The White House task force holds a press conference each day to provide an update on the country’s response to COVID-19.
Watch the briefing below (or click here):
Read an update from the Associated Press below:
Boeing said it will put about 27,000 people back to work this week building passenger jets at its Seattle-area plants, with virus-slowing precautions in place, including face masks and staggered shifts. The modest reopenings come amid protesters in some states by people who say it’s time to get back to work.
Boeing is among a small number of other manufacturers around the U.S. geared up Monday to resume production amid pressure from President Donald Trump to reopen the economy and resistance from governors who warn there is not enough testing yet to keep the coronavirus from rebounding.
Elsewhere around the world, step-by-step reopenings were underway in Europe, where the crisis has begun to ebb in places like Italy, Spain and Germany.
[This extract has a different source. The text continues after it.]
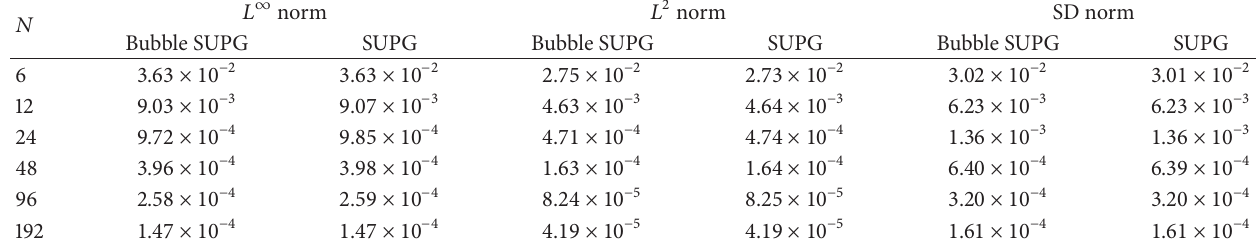
Table 3: 𝜀 = 10 −2 , Problem 1 (comparison of error).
Parts of the continent are perhaps weeks ahead of the U.S. on the curve of the virus, which has killed over 160,000 people worldwide.
WHAT’S HAPPENING TODAY:
— Boeing and a small number of other manufacturers around the U.S. ar e gearing up to resume production this week. Doosan Bobcat, a farm equipment maker and North Dakota’s largest manufacturer, announced the return of about 2,200 workers at three factories around the state.
— About 200 people rallied in Maine’s capital demanding the state to open back up, despite officials’ insistence on a cautious approach in order to prevent another outbreak. Similar rallies have happened in New Hampshire, Michigan, Ohio and elsewhere in the country. Participants include gun rights activists, opponents of stay-at-home orders and supporters of President Donald Trump.
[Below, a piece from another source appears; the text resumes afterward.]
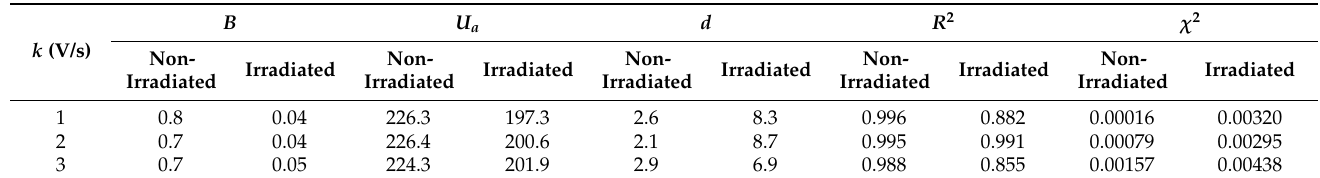
Table 2. Weibull distribution parameters, R 2 and χ 2 coefficients for CITEL GFSA without and in the presence of gamma radiation.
— Some big restaurant chains have obtained loans from the government under a small-business relief program, leading business groups to cry foul even though the loans are within the guidelines of the lending program. The Paycheck Protection Program exhausted its $350 billion in funding last week and many small businesses were unable to obtain loans they desperately need to stay afloat.
— Reports of accidental poisonings from cleaners and disinfectants are up in the U.S. this year, and researchers believe it’s related to the coronavirus epidemic. Such poisonings were up about 20 percent in the first three months of this year, compared with the same period in 2018 and 2019, according to a report Monday from the Centers for Disease Control and Prevention.
— The coronavirus has put politics on an uneasy pause. Instead, political fights among state leaders from Iowa to Pennsylvania over the handling of the pandemic’s impact are raging across this electoral heartland.